I can believe that say 15Gtons/yr (assuming it's not sunk in the Carbon Cycle) could have added "the majority" of that evil 100ppm. I just haven't seen an honest accounting for it. Those Gtons include domestic animals -- which replaced just as plentiful "wild animals" (not accounted for) and Land Use changes which is some cases IMPROVED on the carbon sinking ability of the land. So it's more complicated than "fossil fuel" use.

And the C12/C14 isotope methods used to "fingerprint" the old carbon associated fossil fuels in the atmos have a large overlap (uncertainty) and cannot discriminate between "old carbon" coming from a coal plant or "old carbon" that the ocean routinely burps up that has been stored down deep for millenia. And cows and land use don't deal in "old carbon" generally.
According to AR5, anthropogenic GHG emissions of CO2 total 38 GTons in 2010.
That is compared to the 3000 GTons already in the atmosphere
That is a 1.27% increases in anthropogenic GHG emissions.

The increase in atmospheric CO2 was about 2 ppm for 2010
The measured atmospheric CO2 was 390 ppm
That is an increase in CO2 by 0.51 %

Your figure was 15 Gtons / yr. I don't know where you got that but it would imply an increase in 0.50% in GHG for 2010. That is almost an exact match to the observed increase.

As to the sudden increase in CO2 since 1890 as shown in my graph. I agree that there could easily be a diffusion of CO2 in the ice samples, but the older samples would have more smoothing than newer samples. I can believe that 2000 years could easily get rid of spikes, but the previous couple hundred years would have much less time to diffuse. It's hard to believe that there is little diffusion the century after 1890 but a lot the century before 1890. So to me it seems that the rise in atmospheric CO2 is consistent with human release, both in the timing and quantitatively.
 
Yes, I think you are wrong. We are concerned about the surface temps, and how that equilibrium is affected. As I see it, the small perturbation from CO2 is mostly shunted into the water cycle.
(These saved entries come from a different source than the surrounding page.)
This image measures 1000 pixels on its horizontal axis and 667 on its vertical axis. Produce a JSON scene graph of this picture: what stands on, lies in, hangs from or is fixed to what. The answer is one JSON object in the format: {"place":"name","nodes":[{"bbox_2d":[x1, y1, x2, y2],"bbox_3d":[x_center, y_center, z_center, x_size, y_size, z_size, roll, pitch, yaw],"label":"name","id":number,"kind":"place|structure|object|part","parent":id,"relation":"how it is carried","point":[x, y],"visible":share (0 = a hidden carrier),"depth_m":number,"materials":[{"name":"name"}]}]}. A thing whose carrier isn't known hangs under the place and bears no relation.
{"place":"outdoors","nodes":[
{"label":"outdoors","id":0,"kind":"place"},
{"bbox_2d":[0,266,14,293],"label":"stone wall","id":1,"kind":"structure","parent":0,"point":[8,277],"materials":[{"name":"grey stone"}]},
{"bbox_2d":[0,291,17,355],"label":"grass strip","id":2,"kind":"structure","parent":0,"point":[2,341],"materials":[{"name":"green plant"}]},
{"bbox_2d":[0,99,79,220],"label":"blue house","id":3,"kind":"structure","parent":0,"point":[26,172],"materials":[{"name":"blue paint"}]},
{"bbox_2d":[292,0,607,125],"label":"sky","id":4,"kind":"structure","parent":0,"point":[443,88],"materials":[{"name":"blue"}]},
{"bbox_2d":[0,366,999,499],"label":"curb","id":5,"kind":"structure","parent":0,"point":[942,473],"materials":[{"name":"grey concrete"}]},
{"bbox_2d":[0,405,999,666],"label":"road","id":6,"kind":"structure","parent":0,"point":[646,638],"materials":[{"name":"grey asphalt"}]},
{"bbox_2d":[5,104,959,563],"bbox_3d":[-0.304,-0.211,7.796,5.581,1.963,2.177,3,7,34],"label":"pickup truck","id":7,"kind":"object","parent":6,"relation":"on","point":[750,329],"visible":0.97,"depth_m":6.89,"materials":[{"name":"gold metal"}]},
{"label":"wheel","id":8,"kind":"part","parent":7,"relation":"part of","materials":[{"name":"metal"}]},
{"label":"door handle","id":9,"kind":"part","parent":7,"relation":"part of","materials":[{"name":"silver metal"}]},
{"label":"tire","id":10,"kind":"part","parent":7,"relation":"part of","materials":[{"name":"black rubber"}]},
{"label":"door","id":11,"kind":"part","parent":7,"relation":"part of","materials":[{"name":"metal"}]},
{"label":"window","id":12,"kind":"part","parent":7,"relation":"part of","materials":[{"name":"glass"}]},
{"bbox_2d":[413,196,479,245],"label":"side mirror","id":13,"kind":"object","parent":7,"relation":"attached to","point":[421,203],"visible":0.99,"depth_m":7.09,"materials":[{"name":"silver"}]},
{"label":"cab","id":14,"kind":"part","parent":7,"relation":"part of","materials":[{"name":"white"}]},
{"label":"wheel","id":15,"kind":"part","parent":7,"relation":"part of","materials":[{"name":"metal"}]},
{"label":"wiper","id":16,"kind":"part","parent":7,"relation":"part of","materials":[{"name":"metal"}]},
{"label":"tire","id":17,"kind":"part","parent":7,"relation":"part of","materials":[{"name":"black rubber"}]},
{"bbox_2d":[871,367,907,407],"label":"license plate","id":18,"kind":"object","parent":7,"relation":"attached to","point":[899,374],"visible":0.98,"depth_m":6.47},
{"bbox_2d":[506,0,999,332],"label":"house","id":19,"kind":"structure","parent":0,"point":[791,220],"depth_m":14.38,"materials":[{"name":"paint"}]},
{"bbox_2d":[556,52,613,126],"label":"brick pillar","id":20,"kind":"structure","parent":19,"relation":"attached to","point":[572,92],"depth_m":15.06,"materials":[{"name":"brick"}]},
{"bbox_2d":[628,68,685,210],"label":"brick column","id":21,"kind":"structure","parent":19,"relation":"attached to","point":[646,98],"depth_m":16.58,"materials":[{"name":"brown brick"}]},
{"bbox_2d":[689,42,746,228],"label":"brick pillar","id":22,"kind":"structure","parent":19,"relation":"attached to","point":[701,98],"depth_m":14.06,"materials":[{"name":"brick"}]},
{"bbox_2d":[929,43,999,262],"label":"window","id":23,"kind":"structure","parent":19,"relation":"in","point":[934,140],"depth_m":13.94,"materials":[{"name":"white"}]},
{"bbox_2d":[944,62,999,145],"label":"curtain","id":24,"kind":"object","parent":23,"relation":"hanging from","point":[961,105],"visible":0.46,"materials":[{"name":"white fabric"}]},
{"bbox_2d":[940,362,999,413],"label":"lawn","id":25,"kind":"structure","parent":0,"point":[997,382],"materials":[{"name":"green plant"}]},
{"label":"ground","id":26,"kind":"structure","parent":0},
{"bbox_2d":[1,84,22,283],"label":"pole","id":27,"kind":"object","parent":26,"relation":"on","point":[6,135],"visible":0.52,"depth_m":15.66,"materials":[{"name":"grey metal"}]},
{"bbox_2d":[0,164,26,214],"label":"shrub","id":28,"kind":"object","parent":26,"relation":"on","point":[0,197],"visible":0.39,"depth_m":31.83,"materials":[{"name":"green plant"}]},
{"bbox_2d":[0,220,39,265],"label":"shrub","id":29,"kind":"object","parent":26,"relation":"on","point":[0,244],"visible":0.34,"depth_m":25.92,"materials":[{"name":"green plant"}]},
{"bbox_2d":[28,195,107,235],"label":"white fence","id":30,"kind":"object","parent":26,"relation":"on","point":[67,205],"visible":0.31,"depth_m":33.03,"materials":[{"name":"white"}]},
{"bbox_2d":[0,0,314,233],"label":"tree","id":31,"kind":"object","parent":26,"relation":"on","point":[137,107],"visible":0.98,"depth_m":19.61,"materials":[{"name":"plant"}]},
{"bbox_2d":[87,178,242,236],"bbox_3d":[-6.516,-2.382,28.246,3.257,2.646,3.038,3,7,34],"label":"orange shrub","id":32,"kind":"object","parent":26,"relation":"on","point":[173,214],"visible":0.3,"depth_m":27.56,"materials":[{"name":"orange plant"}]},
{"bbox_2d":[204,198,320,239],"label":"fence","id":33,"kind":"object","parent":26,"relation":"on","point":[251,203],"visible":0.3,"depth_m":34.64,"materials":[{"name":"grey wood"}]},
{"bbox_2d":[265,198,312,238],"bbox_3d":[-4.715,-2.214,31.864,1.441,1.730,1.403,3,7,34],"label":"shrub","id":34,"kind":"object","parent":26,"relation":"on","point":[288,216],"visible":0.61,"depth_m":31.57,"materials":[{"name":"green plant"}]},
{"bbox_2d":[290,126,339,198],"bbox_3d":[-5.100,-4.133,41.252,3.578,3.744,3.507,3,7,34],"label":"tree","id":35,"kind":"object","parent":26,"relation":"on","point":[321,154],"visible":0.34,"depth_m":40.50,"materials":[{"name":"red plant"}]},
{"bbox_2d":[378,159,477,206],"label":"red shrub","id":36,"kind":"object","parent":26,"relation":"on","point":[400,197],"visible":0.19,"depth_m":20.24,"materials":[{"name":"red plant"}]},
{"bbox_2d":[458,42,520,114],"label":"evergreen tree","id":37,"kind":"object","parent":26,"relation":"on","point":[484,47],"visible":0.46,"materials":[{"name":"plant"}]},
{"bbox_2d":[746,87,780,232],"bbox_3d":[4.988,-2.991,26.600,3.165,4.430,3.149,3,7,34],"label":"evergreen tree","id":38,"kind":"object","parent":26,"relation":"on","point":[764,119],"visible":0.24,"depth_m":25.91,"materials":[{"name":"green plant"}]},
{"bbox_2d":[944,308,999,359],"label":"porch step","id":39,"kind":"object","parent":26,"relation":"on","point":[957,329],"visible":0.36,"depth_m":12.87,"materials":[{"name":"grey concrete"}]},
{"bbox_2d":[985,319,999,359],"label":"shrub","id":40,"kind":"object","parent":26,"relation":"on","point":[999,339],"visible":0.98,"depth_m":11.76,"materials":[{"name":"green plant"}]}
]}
If our concern was above the water we would be talking more about things like ozone, etc.
Yes, I agree the surface temperature is what the hoopla is about. My concern was that above the troposphere where H2O disappears, all that's left is CO2, and yes, ozone. It is there that the IR is finally released to space, except of course earth IR that escapes through the windows between spectral lines.